Physical characteristics
- • location: Allt an Fhuar-thuill Allt a' Choire-bheithe An Crom-allt
- • coordinates: 57°29′01″N 5°08′27″W﻿ / ﻿57.483510°N 5.140843°W
- • elevation: 290m
- • location: River Conon
- • coordinates: 57°34′14″N 4°40′54″W﻿ / ﻿57.5704849°N 4.681555°W
- • elevation: 30m
- Length: 37 km (23 mi)

= River Meig =

River in Ross-shire

The River Meig (Mìg) is a river in Easter Ross. It draws its source from the meeting of several allts in the forested hills north of Loch Monar, before flowing northeast through Loch Beannacharain and Loch Meig, before joining the River Conon at the small settlement of Little Scatwell, 2 km south of Loch Luichart. It drains into the Cromarty Firth on the east coast.

The name of the river derives from an Old Gaelic root, minc, with cognates in Latin, Old Welsh, and Old English. It roughly translates to "pouring forth".

Meig Dam was constructed on the River Meig in 1957 as part of the Conon Hydro Scheme, one of a series of post-war infrastructure projects led by the North of Scotland Hydro-Electric Board (NoSHEB). This led to the formation of a reservoir named after the river, Loch Meig.

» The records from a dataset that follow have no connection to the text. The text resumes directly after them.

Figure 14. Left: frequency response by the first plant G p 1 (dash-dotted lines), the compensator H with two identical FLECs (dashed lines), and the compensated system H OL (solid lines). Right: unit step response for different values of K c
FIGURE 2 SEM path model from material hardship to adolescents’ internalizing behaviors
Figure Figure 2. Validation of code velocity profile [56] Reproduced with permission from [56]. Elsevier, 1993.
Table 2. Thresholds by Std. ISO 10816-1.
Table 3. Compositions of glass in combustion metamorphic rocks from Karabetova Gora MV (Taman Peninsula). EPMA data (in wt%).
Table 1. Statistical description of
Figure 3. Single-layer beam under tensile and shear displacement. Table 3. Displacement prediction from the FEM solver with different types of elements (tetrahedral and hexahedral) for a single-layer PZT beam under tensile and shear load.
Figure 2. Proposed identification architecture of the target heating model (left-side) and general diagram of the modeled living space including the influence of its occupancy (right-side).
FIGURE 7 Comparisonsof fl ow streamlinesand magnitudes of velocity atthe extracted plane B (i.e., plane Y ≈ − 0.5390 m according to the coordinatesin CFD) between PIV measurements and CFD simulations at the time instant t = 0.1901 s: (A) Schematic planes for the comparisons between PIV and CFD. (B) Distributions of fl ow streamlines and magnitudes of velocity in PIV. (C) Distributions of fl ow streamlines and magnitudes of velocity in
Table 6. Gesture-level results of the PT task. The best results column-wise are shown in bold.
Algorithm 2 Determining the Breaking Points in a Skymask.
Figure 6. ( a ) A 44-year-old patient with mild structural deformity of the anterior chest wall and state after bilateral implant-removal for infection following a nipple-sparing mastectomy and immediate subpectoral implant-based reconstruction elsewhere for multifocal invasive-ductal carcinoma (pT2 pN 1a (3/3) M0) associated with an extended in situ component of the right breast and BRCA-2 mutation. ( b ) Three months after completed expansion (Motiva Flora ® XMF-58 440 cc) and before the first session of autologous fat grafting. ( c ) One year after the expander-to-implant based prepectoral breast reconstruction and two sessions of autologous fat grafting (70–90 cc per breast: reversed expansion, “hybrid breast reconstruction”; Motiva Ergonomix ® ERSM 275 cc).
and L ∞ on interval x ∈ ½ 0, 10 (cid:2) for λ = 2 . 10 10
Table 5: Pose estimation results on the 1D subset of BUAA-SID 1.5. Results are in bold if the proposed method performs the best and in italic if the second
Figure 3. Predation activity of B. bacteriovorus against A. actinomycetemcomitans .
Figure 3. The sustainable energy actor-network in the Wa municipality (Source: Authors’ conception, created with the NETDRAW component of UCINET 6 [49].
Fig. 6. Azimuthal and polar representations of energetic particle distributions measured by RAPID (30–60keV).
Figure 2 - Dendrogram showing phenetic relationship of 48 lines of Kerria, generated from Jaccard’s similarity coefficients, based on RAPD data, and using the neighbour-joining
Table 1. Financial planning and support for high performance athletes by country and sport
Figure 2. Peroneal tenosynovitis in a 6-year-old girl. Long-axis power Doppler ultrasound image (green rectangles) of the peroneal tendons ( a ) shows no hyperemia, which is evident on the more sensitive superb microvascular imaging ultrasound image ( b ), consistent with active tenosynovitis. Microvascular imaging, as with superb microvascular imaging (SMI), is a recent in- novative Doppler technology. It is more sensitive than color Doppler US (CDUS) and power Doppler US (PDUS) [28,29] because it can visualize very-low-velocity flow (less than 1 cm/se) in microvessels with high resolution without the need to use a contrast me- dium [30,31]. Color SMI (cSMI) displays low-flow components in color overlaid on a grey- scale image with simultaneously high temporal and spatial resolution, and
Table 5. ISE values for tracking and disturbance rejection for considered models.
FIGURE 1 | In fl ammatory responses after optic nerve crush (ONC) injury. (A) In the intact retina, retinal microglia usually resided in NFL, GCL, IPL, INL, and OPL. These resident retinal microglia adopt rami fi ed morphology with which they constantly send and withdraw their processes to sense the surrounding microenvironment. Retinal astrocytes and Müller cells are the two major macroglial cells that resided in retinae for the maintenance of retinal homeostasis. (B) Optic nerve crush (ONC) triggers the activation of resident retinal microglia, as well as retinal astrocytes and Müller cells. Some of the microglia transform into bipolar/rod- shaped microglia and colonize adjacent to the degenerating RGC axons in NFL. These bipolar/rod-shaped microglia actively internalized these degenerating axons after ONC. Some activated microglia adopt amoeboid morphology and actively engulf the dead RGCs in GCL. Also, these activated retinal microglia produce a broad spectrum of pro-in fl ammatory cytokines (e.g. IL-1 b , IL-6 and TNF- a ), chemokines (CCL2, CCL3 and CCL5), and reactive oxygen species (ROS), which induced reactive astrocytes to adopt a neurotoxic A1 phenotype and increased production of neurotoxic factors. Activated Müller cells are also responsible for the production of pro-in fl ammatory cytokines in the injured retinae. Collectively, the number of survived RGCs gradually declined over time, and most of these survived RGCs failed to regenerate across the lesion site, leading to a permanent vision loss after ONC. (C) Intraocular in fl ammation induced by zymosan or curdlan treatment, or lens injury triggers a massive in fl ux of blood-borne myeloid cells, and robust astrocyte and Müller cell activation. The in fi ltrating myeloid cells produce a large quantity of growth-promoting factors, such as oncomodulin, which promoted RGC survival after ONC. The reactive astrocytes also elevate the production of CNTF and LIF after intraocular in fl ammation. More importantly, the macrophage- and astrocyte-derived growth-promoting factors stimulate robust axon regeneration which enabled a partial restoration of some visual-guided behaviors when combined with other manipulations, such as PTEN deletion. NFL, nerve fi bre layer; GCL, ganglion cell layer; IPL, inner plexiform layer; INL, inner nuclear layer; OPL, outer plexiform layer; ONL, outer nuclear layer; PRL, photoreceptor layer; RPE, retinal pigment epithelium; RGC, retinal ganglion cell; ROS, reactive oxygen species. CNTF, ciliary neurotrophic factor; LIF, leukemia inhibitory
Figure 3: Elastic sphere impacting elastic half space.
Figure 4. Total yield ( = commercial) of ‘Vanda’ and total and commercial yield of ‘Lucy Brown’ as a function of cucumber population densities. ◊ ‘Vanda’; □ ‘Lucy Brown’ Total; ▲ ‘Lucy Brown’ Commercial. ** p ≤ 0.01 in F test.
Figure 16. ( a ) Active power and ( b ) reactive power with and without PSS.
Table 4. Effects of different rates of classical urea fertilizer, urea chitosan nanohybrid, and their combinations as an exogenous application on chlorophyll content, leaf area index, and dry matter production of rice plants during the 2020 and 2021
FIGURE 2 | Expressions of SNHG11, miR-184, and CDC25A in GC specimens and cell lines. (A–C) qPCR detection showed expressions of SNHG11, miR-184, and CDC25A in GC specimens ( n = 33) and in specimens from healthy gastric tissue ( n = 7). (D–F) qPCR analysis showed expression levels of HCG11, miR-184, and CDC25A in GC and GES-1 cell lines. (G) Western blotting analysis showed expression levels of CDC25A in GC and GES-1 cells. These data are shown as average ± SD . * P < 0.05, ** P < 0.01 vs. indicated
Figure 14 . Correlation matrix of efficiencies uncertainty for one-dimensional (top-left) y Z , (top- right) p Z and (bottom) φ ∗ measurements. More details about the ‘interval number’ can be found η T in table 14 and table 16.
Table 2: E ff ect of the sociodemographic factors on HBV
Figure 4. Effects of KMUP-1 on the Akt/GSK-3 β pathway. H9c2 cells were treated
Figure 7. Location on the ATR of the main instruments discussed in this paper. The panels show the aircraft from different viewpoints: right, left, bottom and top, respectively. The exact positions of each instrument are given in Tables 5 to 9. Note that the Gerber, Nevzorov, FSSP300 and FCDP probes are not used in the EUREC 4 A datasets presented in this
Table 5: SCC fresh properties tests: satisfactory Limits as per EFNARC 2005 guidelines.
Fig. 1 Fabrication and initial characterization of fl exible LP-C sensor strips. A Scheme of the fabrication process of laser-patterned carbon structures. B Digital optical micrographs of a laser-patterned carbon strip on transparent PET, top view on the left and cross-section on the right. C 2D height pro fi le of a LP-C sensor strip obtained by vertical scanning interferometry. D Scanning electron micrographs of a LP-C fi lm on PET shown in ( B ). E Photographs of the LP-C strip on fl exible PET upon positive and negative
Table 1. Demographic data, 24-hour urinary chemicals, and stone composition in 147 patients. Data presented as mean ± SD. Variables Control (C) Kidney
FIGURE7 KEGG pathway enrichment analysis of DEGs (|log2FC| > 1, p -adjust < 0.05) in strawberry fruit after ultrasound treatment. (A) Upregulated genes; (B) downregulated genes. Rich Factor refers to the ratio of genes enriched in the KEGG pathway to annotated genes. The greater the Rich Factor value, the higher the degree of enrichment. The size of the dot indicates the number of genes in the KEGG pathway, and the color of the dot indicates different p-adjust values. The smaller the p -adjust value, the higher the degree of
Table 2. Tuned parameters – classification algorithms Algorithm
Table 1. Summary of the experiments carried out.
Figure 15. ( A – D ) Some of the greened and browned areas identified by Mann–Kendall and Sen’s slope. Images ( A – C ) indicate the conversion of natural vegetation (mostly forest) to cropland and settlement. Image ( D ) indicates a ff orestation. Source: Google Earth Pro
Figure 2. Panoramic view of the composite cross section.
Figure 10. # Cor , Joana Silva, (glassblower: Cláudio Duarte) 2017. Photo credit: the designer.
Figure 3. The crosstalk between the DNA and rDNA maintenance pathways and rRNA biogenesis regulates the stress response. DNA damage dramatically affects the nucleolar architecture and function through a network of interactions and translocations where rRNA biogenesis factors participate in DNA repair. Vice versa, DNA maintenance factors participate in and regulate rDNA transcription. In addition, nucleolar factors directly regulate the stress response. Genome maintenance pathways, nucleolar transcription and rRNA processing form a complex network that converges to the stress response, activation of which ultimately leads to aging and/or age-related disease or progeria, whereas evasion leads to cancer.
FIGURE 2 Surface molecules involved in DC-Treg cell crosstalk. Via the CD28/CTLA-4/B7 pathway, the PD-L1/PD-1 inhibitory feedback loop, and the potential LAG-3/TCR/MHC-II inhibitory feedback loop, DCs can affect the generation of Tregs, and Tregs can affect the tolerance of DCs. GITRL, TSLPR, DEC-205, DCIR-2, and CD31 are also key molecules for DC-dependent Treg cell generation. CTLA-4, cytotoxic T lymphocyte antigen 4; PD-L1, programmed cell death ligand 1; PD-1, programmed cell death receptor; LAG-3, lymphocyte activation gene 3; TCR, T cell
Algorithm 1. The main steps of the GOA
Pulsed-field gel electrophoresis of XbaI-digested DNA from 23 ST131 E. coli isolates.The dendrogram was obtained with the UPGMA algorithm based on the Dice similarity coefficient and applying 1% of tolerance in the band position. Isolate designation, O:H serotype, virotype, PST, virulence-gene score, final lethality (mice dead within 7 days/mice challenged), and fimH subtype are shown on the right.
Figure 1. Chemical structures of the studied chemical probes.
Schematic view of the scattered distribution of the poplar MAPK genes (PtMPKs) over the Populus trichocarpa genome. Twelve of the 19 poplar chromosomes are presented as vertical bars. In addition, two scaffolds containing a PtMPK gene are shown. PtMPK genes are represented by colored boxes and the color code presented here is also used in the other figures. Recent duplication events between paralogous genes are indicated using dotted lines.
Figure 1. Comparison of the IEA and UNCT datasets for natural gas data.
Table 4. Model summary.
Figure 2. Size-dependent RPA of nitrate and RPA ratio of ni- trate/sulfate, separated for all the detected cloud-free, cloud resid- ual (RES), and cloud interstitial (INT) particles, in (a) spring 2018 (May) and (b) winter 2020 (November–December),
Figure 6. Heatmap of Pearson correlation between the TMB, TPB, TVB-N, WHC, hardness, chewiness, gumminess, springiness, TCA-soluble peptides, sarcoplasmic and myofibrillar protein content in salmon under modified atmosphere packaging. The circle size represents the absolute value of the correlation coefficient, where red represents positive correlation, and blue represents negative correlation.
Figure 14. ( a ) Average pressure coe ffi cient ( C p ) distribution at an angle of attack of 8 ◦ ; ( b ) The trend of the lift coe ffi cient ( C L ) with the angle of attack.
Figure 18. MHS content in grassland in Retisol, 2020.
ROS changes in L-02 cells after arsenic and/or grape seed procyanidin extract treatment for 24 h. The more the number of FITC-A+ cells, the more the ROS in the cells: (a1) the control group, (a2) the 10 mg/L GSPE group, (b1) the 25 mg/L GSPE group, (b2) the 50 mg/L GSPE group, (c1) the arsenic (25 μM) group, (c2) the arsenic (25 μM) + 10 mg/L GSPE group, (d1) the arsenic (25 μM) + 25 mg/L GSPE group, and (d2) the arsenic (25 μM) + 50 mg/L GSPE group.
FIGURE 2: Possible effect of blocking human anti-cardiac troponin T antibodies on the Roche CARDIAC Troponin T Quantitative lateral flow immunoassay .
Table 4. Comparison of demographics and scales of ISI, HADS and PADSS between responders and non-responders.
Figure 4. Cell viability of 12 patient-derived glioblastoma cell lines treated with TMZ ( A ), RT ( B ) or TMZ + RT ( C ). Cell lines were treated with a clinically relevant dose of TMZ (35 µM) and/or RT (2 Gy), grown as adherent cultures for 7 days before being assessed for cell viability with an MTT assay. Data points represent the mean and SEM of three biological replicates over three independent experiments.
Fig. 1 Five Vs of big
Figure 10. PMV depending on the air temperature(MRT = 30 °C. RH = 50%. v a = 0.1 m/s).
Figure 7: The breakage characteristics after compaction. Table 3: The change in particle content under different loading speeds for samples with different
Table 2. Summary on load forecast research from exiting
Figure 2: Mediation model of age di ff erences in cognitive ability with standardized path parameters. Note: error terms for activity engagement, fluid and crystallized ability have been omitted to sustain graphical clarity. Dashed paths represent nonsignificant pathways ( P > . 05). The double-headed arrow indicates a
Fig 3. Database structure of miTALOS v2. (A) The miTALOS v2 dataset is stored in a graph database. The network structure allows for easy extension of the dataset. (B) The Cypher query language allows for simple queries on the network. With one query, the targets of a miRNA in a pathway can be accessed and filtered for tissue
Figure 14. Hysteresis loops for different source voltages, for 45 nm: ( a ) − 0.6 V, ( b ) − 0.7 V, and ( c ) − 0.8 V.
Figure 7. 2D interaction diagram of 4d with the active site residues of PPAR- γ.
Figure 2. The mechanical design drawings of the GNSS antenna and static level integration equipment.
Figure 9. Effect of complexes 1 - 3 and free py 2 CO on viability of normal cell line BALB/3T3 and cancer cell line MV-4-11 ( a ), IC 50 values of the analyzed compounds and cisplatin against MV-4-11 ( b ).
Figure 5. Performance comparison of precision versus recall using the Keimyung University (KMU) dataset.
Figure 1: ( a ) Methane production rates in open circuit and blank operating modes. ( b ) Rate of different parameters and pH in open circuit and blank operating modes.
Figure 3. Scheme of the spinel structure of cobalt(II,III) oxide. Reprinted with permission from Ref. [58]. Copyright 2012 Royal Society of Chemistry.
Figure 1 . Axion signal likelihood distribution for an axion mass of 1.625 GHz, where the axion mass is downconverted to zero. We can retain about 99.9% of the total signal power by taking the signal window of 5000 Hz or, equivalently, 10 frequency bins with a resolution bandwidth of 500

North of the river near the settlement of Scardroy is a memorial cairn from the late-20th century dedicated to a 'Colin Grant Sangster, 1930–1994'.

Downstream of Loch Meig is Meig Gorge (Am Mòr-Ghil Mhìg), a popular location for local kayakers. The gorge is best kayaked in dry weather thanks to compensation flow from the nearby dam; it is potentially too dangerous after heavy rainfall. The main drop in the gorge is colloquially known as "Tea Cup Falls".